[Extracted page text data]
= Beginning of Section =

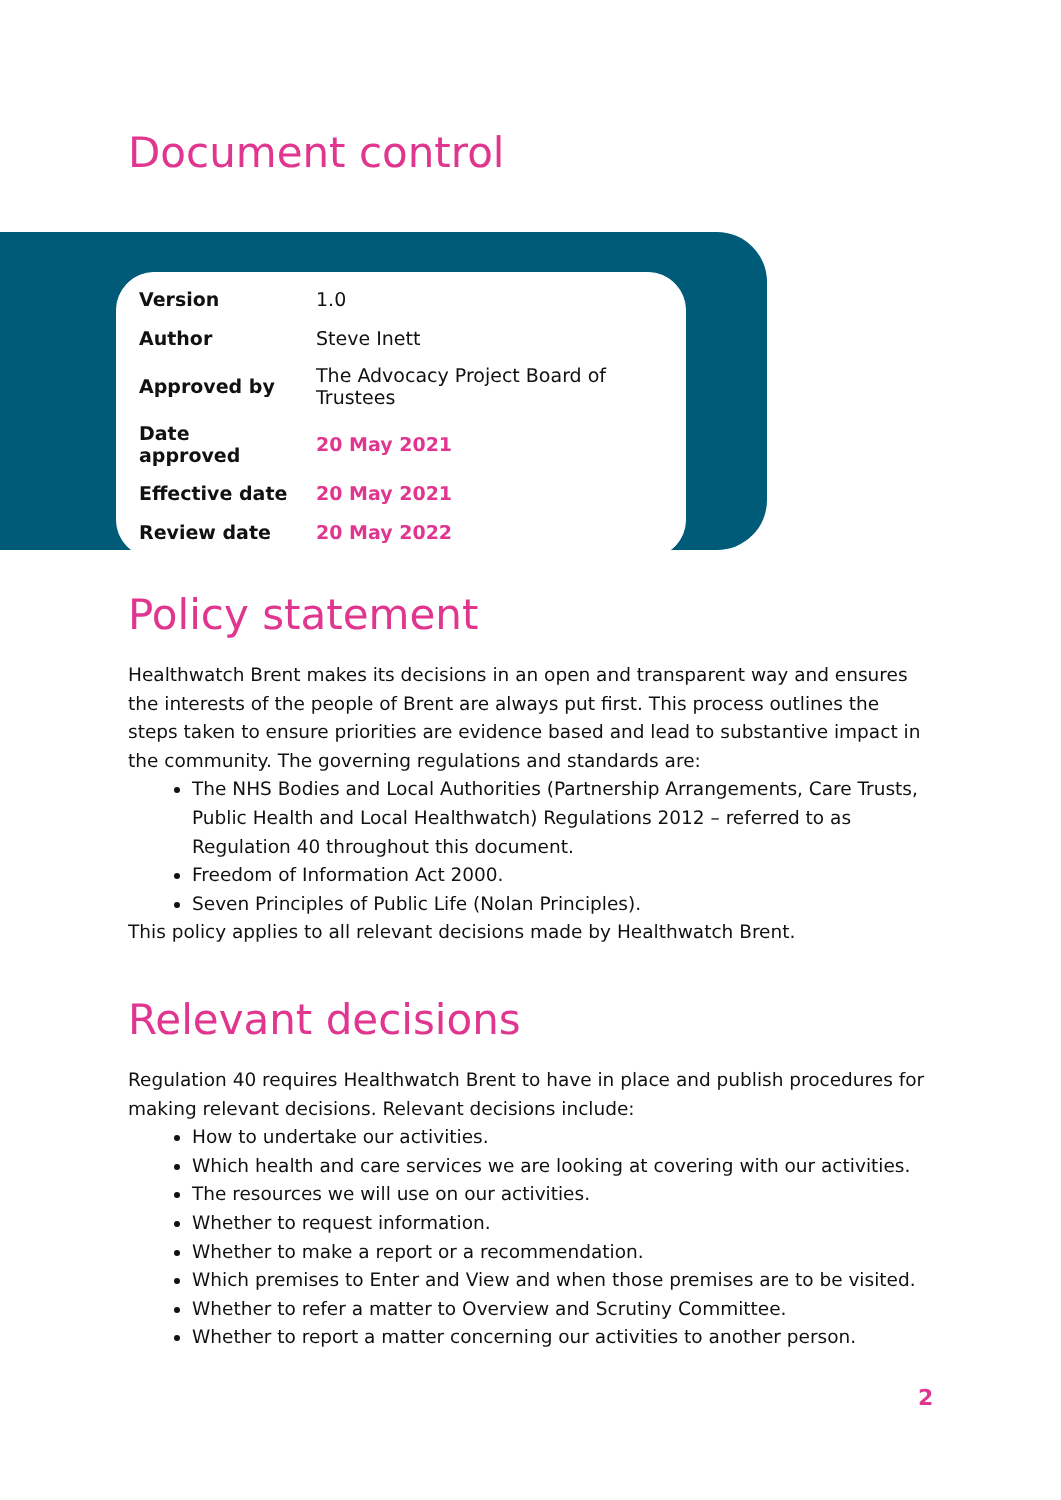Document control
| Version | 1.0 |
| Author | Steve Inett |
| Approved by | The Advocacy Project Board of Trustees |
| Date approved | 20 May 2021 |
| Effective date | 20 May 2021 |
| Review date | 20 May 2022 |
Policy statement
Healthwatch Brent makes its decisions in an open and transparent way and ensures the interests of the people of Brent are always put first. This process outlines the steps taken to ensure priorities are evidence based and lead to substantive impact in the community. The governing regulations and standards are:
The NHS Bodies and Local Authorities (Partnership Arrangements, Care Trusts, Public Health and Local Healthwatch) Regulations 2012 – referred to as Regulation 40 throughout this document.
Freedom of Information Act 2000.
Seven Principles of Public Life (Nolan Principles).
This policy applies to all relevant decisions made by Healthwatch Brent.
Relevant decisions
Regulation 40 requires Healthwatch Brent to have in place and publish procedures for making relevant decisions. Relevant decisions include:
How to undertake our activities.
Which health and care services we are looking at covering with our activities.
The resources we will use on our activities.
Whether to request information.
Whether to make a report or a recommendation.
Which premises to Enter and View and when those premises are to be visited.
Whether to refer a matter to Overview and Scrutiny Committee.
Whether to report a matter concerning our activities to another person.
2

= End of Section =

## [ASSIGNMENT]
Go through the records and count the lines that include the string "activities"; state that number alone.

## [TASK OUTPUT]
4